**WORK ITEM:**
Within the listing below, how many lines feature the word "Тисьмениця"? Reply with only that number.
[Start of section]
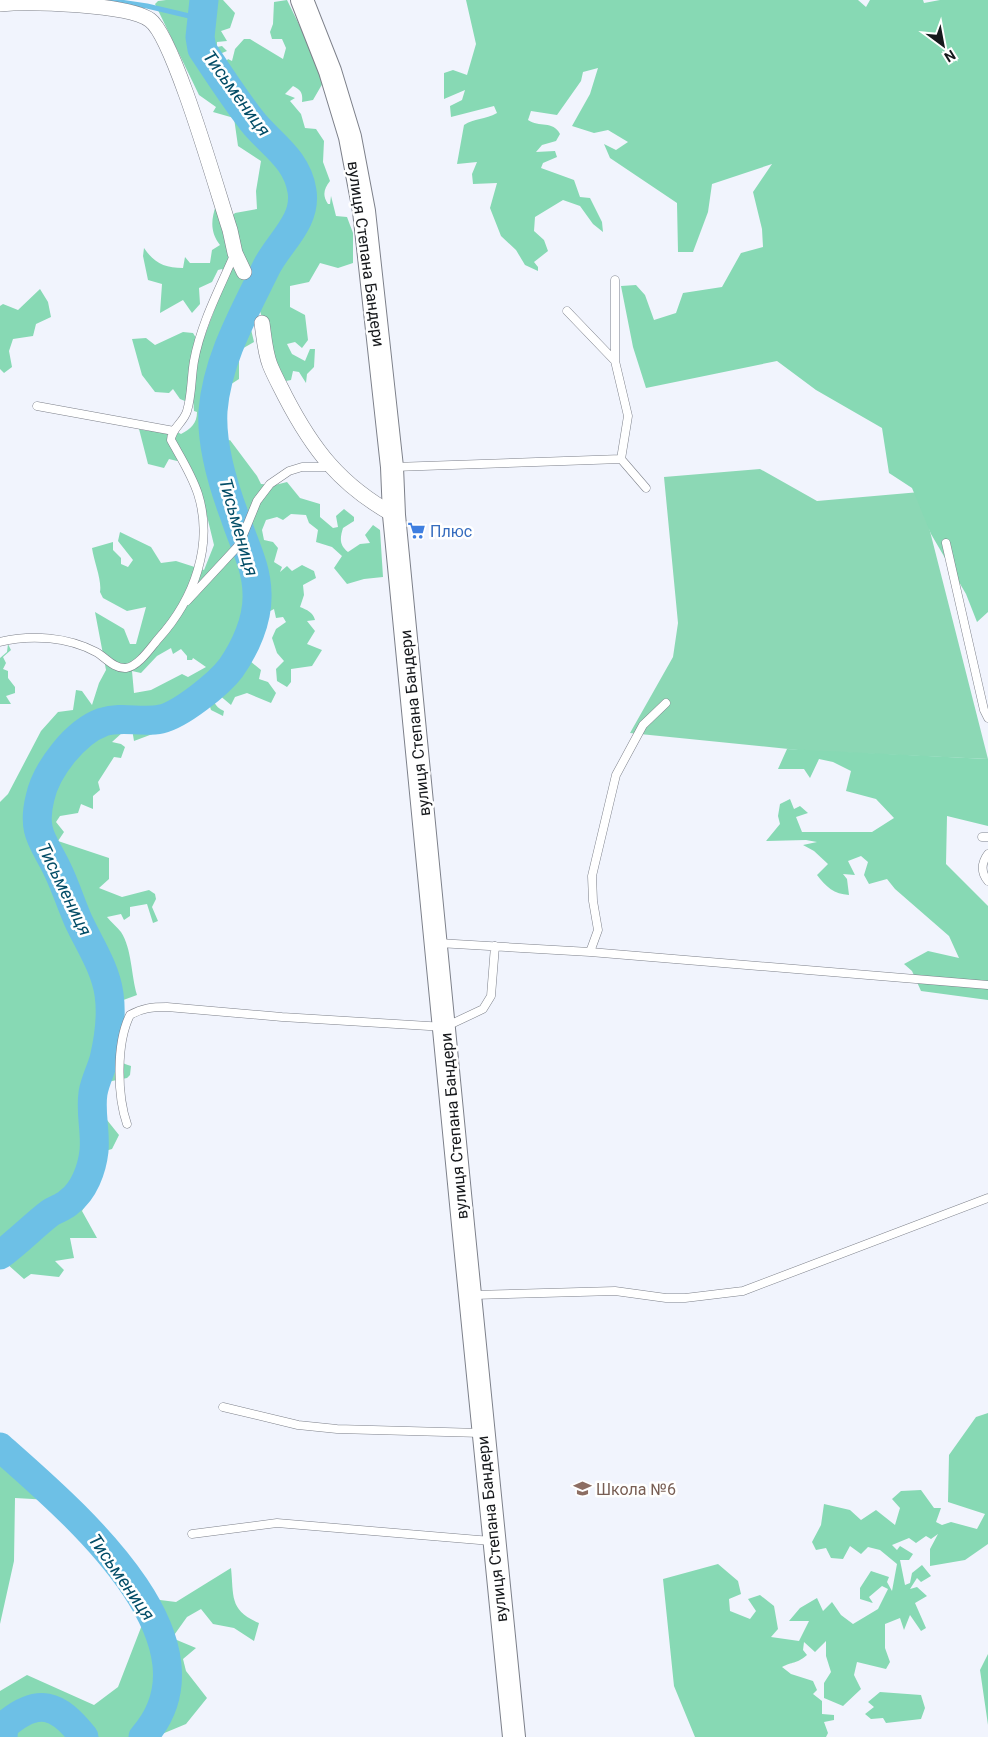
<svg xmlns="http://www.w3.org/2000/svg" width="988" height="1737" viewBox="0 0 988 1737" font-family="Roboto,sans-serif">
  <style>
    .green { fill: #8cd8b5 }
    .forest { fill: #87d9b4; fill-rule: evenodd }
    .lines { fill: none; stroke-linecap: round; stroke-linejoin: round }
    .stream { stroke: #6dc0e6; stroke-width: 5 }
    .river { stroke: #6dc0e6; stroke-width: 29 }
    .service-casing { stroke: #7d808a; stroke-width: 9 }
    .minor-casing { stroke: #7d808a; stroke-width: 16 }
    .secondary-casing { stroke: #7d808a; stroke-width: 24 }
    .service { stroke: #fff; stroke-width: 8 }
    .minor { stroke: #fff; stroke-width: 15 }
    .secondary { stroke: #fff; stroke-width: 22 }
    .labels { text-anchor: middle; dominant-baseline: central; stroke-width: 5; stroke-linejoin: round; paint-order: stroke }
    .street-label { font-size: 16px; fill: #16181b; stroke: #fff }
    .shop-label { font-size: 16px; fill: #366cbe; stroke: #fff; text-anchor: start }
    .education-label { font-size: 16px; fill: #785e54; stroke: #fff; text-anchor: start }
    .water-label { font-size: 18px; font-style: italic; fill: #034d67; stroke: #fff }
  </style>
  <rect width="100%" height="100%" fill="#f1f4fd"/>
  <path class="green" d="M760,469L817,501L920,492L988,759L808,751L630,733L673,657L678,623L664,477Z"/>
  <path class="forest" d="M166,0H223L235,13L230,28L221,31L227,41L217,42V47L222,46L227,51L222,53L216,61L221,68L228,59L232,61L235,49L244,39H250L283,59L286,48L282,39H272L270,32L273,24L274,2L287,0L316,59L317,70L324,81L313,100L302,102C303,93 301,90 293,86L285,94L295,98L290,101L301,114L305,128L316,129L324,141L323,162L330,181C324,189 322,195 328,204H330L331,196L336,216L347,217L353,233V263L338,268L320,263L309,282L290,286V307L305,315L308,340L302,348L295,342L287,344L292,354L305,361L310,349H315L314,367L307,374L306,383L299,372L293,371L291,380L286,381L276,363L259,308L253,313L256,321L250,325L254,342L240,350L237,340L233,353L239,356V379L219,392L221,404L219,410L226,420L218,425L222,435L220,444L230,440L257,476L261,484L275,485L287,482L300,498L320,504V517L333,528L338,527L336,516L344,509L354,517V521L343,528C340,538 339,545 348,552L360,544L370,543L365,535L373,525L380,530L383,577L364,579L347,584L334,568L342,556L332,547L316,542L318,530L309,523L306,515L291,514L283,520L277,517L266,520L262,530L264,540L273,542L278,548L274,562L282,567L280,572L287,566L292,571L302,565L314,571L316,578L303,585L304,595L300,607C307,610 313,612 315,620L307,621L315,631L307,644L322,650L312,666L291,669V682L287,687L277,681L276,669L284,661L277,653L272,638L276,629L286,622L283,617L276,618L274,609L261,616C269,636 262,640 248,654L250,661L261,670L259,679L268,682L276,693L271,703L247,693L235,697L231,705L212,689C212,698 214,707 224,711L223,716L211,710L207,697L202,691L196,705L175,707L171,727L134,741L132,729L123,732L112,742L121,744L125,747L121,758L114,757L98,782L100,790L93,796V809L81,804L78,813L60,816L56,822L64,832L58,841L109,858V879L99,888L122,897L149,890L155,894L156,899L152,907L158,921L153,923L147,904L130,907V916L124,920L121,914L107,917C111,922 117,927 121,932C132,949 131,975 137,995L99,1009C100,1038 99,1056 131,1066L130,1075L127,1078L107,1082L87,1095L119,1135L112,1149L85,1157L102,1177L82,1211L97,1238H70L74,1258L55,1261L64,1270L59,1277L31,1274L24,1279L6,1263L0,1267V802L8,794L41,731L58,712L73,710L76,690L82,691L92,705L99,683L106,670L95,612L124,629L130,644H136L146,607L127,611L103,598L100,592C102,580 94,562 92,548L113,542V550L121,558V564L128,567L133,560L118,541L120,532L151,547L161,563L176,561L204,570L214,545L206,512L183,458L177,461L169,459L164,468L148,464L139,429C153,434 168,425 181,434C191,429 197,423 197,412L194,411L193,397L185,401L180,399L173,389L169,393L155,392L142,375L132,339L146,338L155,345L183,332L193,333L201,346L227,276L222,269L218,270L212,282L199,288L200,304L192,313L183,300L160,313L162,284L148,280L143,256L144,248C154,263 165,268 183,268L185,257L190,263H210L212,250L220,245C210,232 211,220 216,205L225,223L235,213L257,209L256,191L261,161L238,146L234,118L213,112L216,107L199,95L155,4L158,1ZM246,619L256,625L245,643L234,653ZM171,648L173,654L181,649L187,656V660H192L193,658L206,667L188,677L182,674L151,690L134,693L132,671L141,673L157,656Z
    M466,0H858L866,7L870,0H923L924,3L940,0H988V612L977,622L966,594L931,534L912,488L889,473L882,428L816,390L777,361L646,388L633,347L621,286L636,285L645,295L654,320L676,313L683,293L722,287L741,253L763,247L762,229L753,192L772,164L712,184L708,212L693,252H678L677,203L610,158L604,144L616,150L628,142L608,130L594,133L572,126L590,94L598,68L583,72L581,81L557,115L531,111L528,120C539,128 553,120 560,134L556,141L542,145L536,152L555,151L557,157L543,163L541,168L574,180L580,197L590,198L602,222L603,232L593,224L580,206L563,200L535,217L534,231L544,240L548,251L534,262L538,267V271L525,265L516,250L501,236L490,208L497,183L473,184L472,174L477,162L457,164L464,125C474,118 485,120 497,113L494,106L451,117L450,106L462,100L465,90L444,99V73L453,70L467,75L476,44Z
    M40,289L48,302L51,317L36,324L33,336L13,339L9,351L12,367L4,373L0,369V306L3,304L18,310Z
    M8,644L11,650L3,657L6,663L3,669L8,671V678L15,687V693L6,696L11,704H0V658L7,652Z
    M787,749L988,759V826L947,816L946,864L988,906V1000L921,991L912,971L904,964L928,951L959,958L949,936L895,889L887,879L869,884L864,875L868,862L861,856L848,861L855,875L843,874L847,879L849,895C834,894 826,887 817,875L828,864L814,851L803,845L817,842L806,840L766,841L780,824L778,816L780,804L790,799L794,809L800,806L808,813L796,817L802,832H872L894,818L876,799L846,791L851,771L833,762L819,759L810,778L804,769H778Z
    M988,1413V1544L965,1560L930,1566V1549L938,1534L931,1539L926,1536L916,1543L909,1538L892,1545L897,1550L900,1546L913,1554L909,1560H900L905,1585L910,1583L912,1573L922,1565L931,1576L921,1582L917,1578L910,1589L917,1587L927,1596L915,1603L926,1628L921,1631L910,1615L904,1630L900,1618L885,1624V1648L890,1662L886,1669L857,1662L854,1675L861,1689L843,1706L824,1698V1683L831,1672L826,1656V1641L815,1652L804,1642L803,1650L807,1655C795,1665 793,1661 782,1667L791,1674L813,1681L817,1690L813,1694L822,1701V1714L834,1715V1720L824,1722L828,1733L826,1737H695L674,1686L663,1579L718,1564L738,1581L741,1594L729,1599L730,1611L750,1619L756,1611L748,1599L760,1595L774,1606L778,1629L771,1637L799,1641L809,1621H789L800,1608L817,1598L823,1611L832,1602L841,1615L853,1624L878,1609L888,1589L882,1586L869,1597L873,1603L860,1599V1588L871,1571L889,1577L887,1582L892,1591L897,1564L880,1550L868,1547L861,1554L850,1546L843,1559L831,1558L826,1548L816,1550L812,1542L821,1525L824,1504L850,1510L861,1520L876,1510L895,1525L900,1508L892,1499L901,1491L921,1490L934,1508H941L936,1522L942,1525L951,1522L977,1529L985,1514L948,1502L949,1455L976,1417Z
    M0,1457L50,1500L15,1498L14,1561L0,1624Z
    M231,1568C234,1597 229,1610 259,1623L254,1641L234,1628L213,1624L201,1609L187,1617L172,1638L196,1648L183,1659L186,1671L207,1698L186,1724L162,1734L160,1737H0V1691L27,1675L94,1705L118,1687L152,1599L176,1602Z
    M988,1654V1725L980,1670Z
    M880,1692L921,1695L925,1708L921,1719L886,1723L883,1718L871,1719L865,1714L874,1707L868,1702Z"/>
  <g class="lines">
    <path class="stream" d="M107,0L147,6L202,19"/>
    <path class="river" d="M0,1255C18,1242 33,1226 50,1213C56,1209 64,1207 69,1202C84,1191 92,1169 94,1151C96,1131 90,1114 93,1093C95,1081 101,1070 104,1059C109,1038 112,1015 109,994C105,967 89,944 78,920C71,904 66,888 59,873C45,842 31,834 40,798C46,770 75,732 103,722C122,716 142,723 161,719C180,715 219,684 231,668C245,648 258,620 257,594C257,567 243,542 235,517C223,485 211,445 213,411C217,360 244,313 266,268C278,243 307,222 302,191C297,158 270,144 252,121C234,98 218,73 202,49L200,37L204,0
      M0,1447C66,1506 229,1640 143,1737
      M3,1737L4,1726C38,1696 58,1704 84,1737"/>
    <defs>
      <path id="service" d="M567,311L615,361L628,416L621,459
        M615,361V280
        M37,406L174,431
        M394,467L621,459L646,488
        M946,543L984,710L988,718
        M187,601L239,545L257,501L270,484L289,471L302,467H331
        M0,642C31,634 68,637 96,652C105,657 114,669 126,668C139,666 151,647 159,638C194,599 214,545 198,494C192,475 181,458 171,440C171,429 184,422 187,411C192,395 191,378 194,361C201,323 220,288 235,253
        M982,837H988
        M988,854C981,863 981,873 988,881
        M438,943L590,952L988,985
        M590,952L598,930L593,901L592,876L616,775L643,725L666,703
        M127,1124C117,1095 116,1043 130,1015C142,1008 152,1007 167,1007L282,1017L445,1027L483,1009L491,996L495,946
        M473,1295L615,1291L666,1298H685L743,1291L988,1198
        M223,1407L298,1425L337,1429L481,1433
        M192,1534L277,1523L491,1541"/>
      <path id="minor" d="M0,4C29,1 128,4 150,20C174,37 218,194 230,230L235,253L244,272
        M262,323C264,337 265,352 270,365C274,375 280,386 285,396C313,450 340,485 394,515"/>
      <path id="secondary" d="M302,0L330,71L350,137L364,211L392,467L394,515C436,922 471,1330 514,1737"/>
    </defs>
    <use href="#service" class="service-casing"/>
    <use href="#minor" class="minor-casing"/>
    <use href="#secondary" class="secondary-casing"/>
    <use href="#service" class="service"/>
    <use href="#minor" class="minor"/>
    <use href="#secondary" class="secondary"/>
  </g>
  <defs>
    <symbol id="supermarket-bare" viewBox="-9 -9 18 18"><path d="M-6-5.5h2.5l.6 2H6L4.5 2H-2.5L-4.4-4H-6ZM-1.5 3.2a1.3 1.3 0 1 0 .1 0ZM3 3.2a1.3 1.3 0 1 0 .1 0Z" fill="#3f7fe0" stroke="#fff" stroke-width="2.5" paint-order="stroke"/></symbol>
    <symbol id="school-bare" viewBox="-9 -9 18 18"><path d="M0-5L7-2L0 1L-7-2ZM-4 1L0 2.5L4 1V4Q0 6-4 4Z" fill="#8d6e63" stroke="#fff" stroke-width="2.5" paint-order="stroke"/></symbol>
  </defs>
  <g fill-rule="evenodd">
    <use href="#supermarket-bare" x="404" y="518" width="25" height="25"/>
    <use href="#school-bare" x="570" y="1476" width="25" height="25"/>
  </g>
  <g class="labels">
    <g class="street-label">
      <text transform="translate(366 254) rotate(82)">вулиця Степана Бандери</text>
      <text transform="translate(415 723) rotate(-96)">вулиця Степана Бандери</text>
      <text transform="translate(454 1126) rotate(-95)">вулиця Степана Бандери</text>
      <text transform="translate(492 1529) rotate(-96)">вулиця Степана Бандери</text>
    </g>
    <g class="shop-label">
      <text x="430" y="531">Плюс</text>
    </g>
    <g class="education-label">
      <text x="596" y="1489">Школа №6</text>
    </g>
    <g class="water-label">
      <text transform="translate(237 93) rotate(54)">Тисьмениця</text>
      <text transform="translate(239 527) rotate(74)">Тисьмениця</text>
      <text transform="translate(65 889) rotate(64)">Тисьмениця</text>
      <text transform="translate(122 1577) rotate(55)">Тисьмениця</text>
    </g>
  </g>
  <g transform="translate(943 45) rotate(148)" stroke="#ffffff" stroke-width="4" paint-order="stroke">
  <path d="M0-4L9 19L0 12L-9 19Z" fill="#16181b"/>
  <text y="-8" font-size="14" font-weight="bold" text-anchor="middle" fill="#16181b">N</text>
  </g>
</svg>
[End of section]
**YOUR RESPONSE:**
4